╭──
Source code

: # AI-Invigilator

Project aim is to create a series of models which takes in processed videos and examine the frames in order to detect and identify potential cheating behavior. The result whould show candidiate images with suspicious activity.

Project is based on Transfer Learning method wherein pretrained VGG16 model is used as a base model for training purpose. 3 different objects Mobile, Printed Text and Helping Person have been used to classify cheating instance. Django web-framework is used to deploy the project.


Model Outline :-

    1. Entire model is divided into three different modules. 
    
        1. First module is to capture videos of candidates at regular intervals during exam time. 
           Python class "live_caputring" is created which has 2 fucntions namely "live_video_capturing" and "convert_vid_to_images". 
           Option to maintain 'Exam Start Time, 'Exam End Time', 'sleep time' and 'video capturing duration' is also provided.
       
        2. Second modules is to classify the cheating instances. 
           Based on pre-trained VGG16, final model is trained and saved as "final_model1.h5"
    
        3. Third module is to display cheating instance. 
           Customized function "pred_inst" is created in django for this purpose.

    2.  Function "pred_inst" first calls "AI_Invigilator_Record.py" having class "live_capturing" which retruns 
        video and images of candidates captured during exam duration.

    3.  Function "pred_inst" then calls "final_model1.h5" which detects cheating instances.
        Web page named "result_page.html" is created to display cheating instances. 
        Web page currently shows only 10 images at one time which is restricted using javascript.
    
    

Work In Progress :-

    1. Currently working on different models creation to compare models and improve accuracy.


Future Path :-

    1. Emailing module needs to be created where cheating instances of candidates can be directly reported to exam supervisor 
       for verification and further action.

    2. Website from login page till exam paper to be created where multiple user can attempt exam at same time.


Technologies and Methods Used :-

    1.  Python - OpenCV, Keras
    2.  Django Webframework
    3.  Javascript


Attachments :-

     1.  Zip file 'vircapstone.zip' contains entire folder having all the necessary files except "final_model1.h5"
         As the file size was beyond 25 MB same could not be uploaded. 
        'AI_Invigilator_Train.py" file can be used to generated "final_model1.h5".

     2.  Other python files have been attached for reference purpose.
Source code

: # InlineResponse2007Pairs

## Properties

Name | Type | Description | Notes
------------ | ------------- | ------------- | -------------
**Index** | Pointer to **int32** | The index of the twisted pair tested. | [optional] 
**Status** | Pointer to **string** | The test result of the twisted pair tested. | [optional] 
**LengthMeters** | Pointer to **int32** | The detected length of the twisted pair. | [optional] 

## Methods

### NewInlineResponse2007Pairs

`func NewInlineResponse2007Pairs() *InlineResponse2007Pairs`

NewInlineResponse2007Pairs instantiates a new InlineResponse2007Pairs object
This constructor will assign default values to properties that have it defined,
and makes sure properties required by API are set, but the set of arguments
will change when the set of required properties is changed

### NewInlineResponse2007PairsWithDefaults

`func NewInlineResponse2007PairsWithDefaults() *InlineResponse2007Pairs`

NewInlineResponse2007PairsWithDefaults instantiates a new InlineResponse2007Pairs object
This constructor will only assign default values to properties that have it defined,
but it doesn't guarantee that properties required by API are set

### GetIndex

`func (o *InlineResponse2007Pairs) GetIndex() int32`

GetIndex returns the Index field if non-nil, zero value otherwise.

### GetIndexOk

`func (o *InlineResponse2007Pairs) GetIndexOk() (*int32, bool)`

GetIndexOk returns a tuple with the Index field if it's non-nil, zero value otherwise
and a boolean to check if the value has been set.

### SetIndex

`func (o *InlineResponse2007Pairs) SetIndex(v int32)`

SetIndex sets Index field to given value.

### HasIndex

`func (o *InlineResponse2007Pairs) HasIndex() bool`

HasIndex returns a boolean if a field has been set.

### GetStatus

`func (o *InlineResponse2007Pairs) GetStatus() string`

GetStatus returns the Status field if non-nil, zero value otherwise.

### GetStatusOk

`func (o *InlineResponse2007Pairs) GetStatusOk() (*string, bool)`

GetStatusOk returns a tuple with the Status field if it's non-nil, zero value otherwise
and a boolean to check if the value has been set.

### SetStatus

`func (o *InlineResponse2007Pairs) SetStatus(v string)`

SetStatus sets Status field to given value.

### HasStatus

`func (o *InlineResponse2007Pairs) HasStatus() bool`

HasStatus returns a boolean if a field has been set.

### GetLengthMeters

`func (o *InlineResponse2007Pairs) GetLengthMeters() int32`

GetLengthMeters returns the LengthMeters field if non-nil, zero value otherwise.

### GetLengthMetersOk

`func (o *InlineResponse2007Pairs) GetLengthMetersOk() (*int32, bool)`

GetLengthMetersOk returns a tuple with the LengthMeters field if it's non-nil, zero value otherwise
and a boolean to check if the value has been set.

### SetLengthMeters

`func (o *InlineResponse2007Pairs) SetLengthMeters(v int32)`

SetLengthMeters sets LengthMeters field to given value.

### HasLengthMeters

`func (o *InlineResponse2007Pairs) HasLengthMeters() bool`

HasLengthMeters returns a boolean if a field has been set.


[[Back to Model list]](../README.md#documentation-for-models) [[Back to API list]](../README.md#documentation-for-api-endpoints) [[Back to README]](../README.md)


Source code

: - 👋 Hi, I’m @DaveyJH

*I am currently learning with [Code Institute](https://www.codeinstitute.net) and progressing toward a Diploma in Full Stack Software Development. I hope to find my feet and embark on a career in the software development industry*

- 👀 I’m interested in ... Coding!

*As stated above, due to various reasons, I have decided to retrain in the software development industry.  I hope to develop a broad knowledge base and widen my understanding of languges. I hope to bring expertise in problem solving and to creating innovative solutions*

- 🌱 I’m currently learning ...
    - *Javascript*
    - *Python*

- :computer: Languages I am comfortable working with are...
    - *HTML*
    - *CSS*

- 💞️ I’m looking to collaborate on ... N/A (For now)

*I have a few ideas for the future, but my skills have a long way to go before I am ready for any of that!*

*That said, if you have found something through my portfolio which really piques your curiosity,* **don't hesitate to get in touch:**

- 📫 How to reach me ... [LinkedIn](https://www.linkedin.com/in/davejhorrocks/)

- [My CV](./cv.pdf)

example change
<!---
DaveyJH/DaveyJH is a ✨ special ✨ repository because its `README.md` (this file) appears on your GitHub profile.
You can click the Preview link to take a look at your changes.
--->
╰──
▶ Exercise details
Copy the source text of every record above word for word, keeping each line, space, and symbol unchanged.

▶ Written response
Source code

: # AI-Invigilator

Project aim is to create a series of models which takes in processed videos and examine the frames in order to detect and identify potential cheating behavior. The result whould show candidiate images with suspicious activity.

Project is based on Transfer Learning method wherein pretrained VGG16 model is used as a base model for training purpose. 3 different objects Mobile, Printed Text and Helping Person have been used to classify cheating instance. Django web-framework is used to deploy the project.


Model Outline :-

    1. Entire model is divided into three different modules. 
    
        1. First module is to capture videos of candidates at regular intervals during exam time. 
           Python class "live_caputring" is created which has 2 fucntions namely "live_video_capturing" and "convert_vid_to_images". 
           Option to maintain 'Exam Start Time, 'Exam End Time', 'sleep time' and 'video capturing duration' is also provided.
       
        2. Second modules is to classify the cheating instances. 
           Based on pre-trained VGG16, final model is trained and saved as "final_model1.h5"
    
        3. Third module is to display cheating instance. 
           Customized function "pred_inst" is created in django for this purpose.

    2.  Function "pred_inst" first calls "AI_Invigilator_Record.py" having class "live_capturing" which retruns 
        video and images of candidates captured during exam duration.

    3.  Function "pred_inst" then calls "final_model1.h5" which detects cheating instances.
        Web page named "result_page.html" is created to display cheating instances. 
        Web page currently shows only 10 images at one time which is restricted using javascript.
    
    

Work In Progress :-

    1. Currently working on different models creation to compare models and improve accuracy.


Future Path :-

    1. Emailing module needs to be created where cheating instances of candidates can be directly reported to exam supervisor 
       for verification and further action.

    2. Website from login page till exam paper to be created where multiple user can attempt exam at same time.


Technologies and Methods Used :-

    1.  Python - OpenCV, Keras
    2.  Django Webframework
    3.  Javascript


Attachments :-

     1.  Zip file 'vircapstone.zip' contains entire folder having all the necessary files except "final_model1.h5"
         As the file size was beyond 25 MB same could not be uploaded. 
        'AI_Invigilator_Train.py" file can be used to generated "final_model1.h5".

     2.  Other python files have been attached for reference purpose.
Source code

: # InlineResponse2007Pairs

## Properties

Name | Type | Description | Notes
------------ | ------------- | ------------- | -------------
**Index** | Pointer to **int32** | The index of the twisted pair tested. | [optional] 
**Status** | Pointer to **string** | The test result of the twisted pair tested. | [optional] 
**LengthMeters** | Pointer to **int32** | The detected length of the twisted pair. | [optional] 

## Methods

### NewInlineResponse2007Pairs

`func NewInlineResponse2007Pairs() *InlineResponse2007Pairs`

NewInlineResponse2007Pairs instantiates a new InlineResponse2007Pairs object
This constructor will assign default values to properties that have it defined,
and makes sure properties required by API are set, but the set of arguments
will change when the set of required properties is changed

### NewInlineResponse2007PairsWithDefaults

`func NewInlineResponse2007PairsWithDefaults() *InlineResponse2007Pairs`

NewInlineResponse2007PairsWithDefaults instantiates a new InlineResponse2007Pairs object
This constructor will only assign default values to properties that have it defined,
but it doesn't guarantee that properties required by API are set

### GetIndex

`func (o *InlineResponse2007Pairs) GetIndex() int32`

GetIndex returns the Index field if non-nil, zero value otherwise.

### GetIndexOk

`func (o *InlineResponse2007Pairs) GetIndexOk() (*int32, bool)`

GetIndexOk returns a tuple with the Index field if it's non-nil, zero value otherwise
and a boolean to check if the value has been set.

### SetIndex

`func (o *InlineResponse2007Pairs) SetIndex(v int32)`

SetIndex sets Index field to given value.

### HasIndex

`func (o *InlineResponse2007Pairs) HasIndex() bool`

HasIndex returns a boolean if a field has been set.

### GetStatus

`func (o *InlineResponse2007Pairs) GetStatus() string`

GetStatus returns the Status field if non-nil, zero value otherwise.

### GetStatusOk

`func (o *InlineResponse2007Pairs) GetStatusOk() (*string, bool)`

GetStatusOk returns a tuple with the Status field if it's non-nil, zero value otherwise
and a boolean to check if the value has been set.

### SetStatus

`func (o *InlineResponse2007Pairs) SetStatus(v string)`

SetStatus sets Status field to given value.

### HasStatus

`func (o *InlineResponse2007Pairs) HasStatus() bool`

HasStatus returns a boolean if a field has been set.

### GetLengthMeters

`func (o *InlineResponse2007Pairs) GetLengthMeters() int32`

GetLengthMeters returns the LengthMeters field if non-nil, zero value otherwise.

### GetLengthMetersOk

`func (o *InlineResponse2007Pairs) GetLengthMetersOk() (*int32, bool)`

GetLengthMetersOk returns a tuple with the LengthMeters field if it's non-nil, zero value otherwise
and a boolean to check if the value has been set.

### SetLengthMeters

`func (o *InlineResponse2007Pairs) SetLengthMeters(v int32)`

SetLengthMeters sets LengthMeters field to given value.

### HasLengthMeters

`func (o *InlineResponse2007Pairs) HasLengthMeters() bool`

HasLengthMeters returns a boolean if a field has been set.


[[Back to Model list]](../README.md#documentation-for-models) [[Back to API list]](../README.md#documentation-for-api-endpoints) [[Back to README]](../README.md)


Source code

: - 👋 Hi, I’m @DaveyJH

*I am currently learning with [Code Institute](https://www.codeinstitute.net) and progressing toward a Diploma in Full Stack Software Development. I hope to find my feet and embark on a career in the software development industry*

- 👀 I’m interested in ... Coding!

*As stated above, due to various reasons, I have decided to retrain in the software development industry.  I hope to develop a broad knowledge base and widen my understanding of languges. I hope to bring expertise in problem solving and to creating innovative solutions*

- 🌱 I’m currently learning ...
    - *Javascript*
    - *Python*

- :computer: Languages I am comfortable working with are...
    - *HTML*
    - *CSS*

- 💞️ I’m looking to collaborate on ... N/A (For now)

*I have a few ideas for the future, but my skills have a long way to go before I am ready for any of that!*

*That said, if you have found something through my portfolio which really piques your curiosity,* **don't hesitate to get in touch:**

- 📫 How to reach me ... [LinkedIn](https://www.linkedin.com/in/davejhorrocks/)

- [My CV](./cv.pdf)

example change
<!---
DaveyJH/DaveyJH is a ✨ special ✨ repository because its `README.md` (this file) appears on your GitHub profile.
You can click the Preview link to take a look at your changes.
--->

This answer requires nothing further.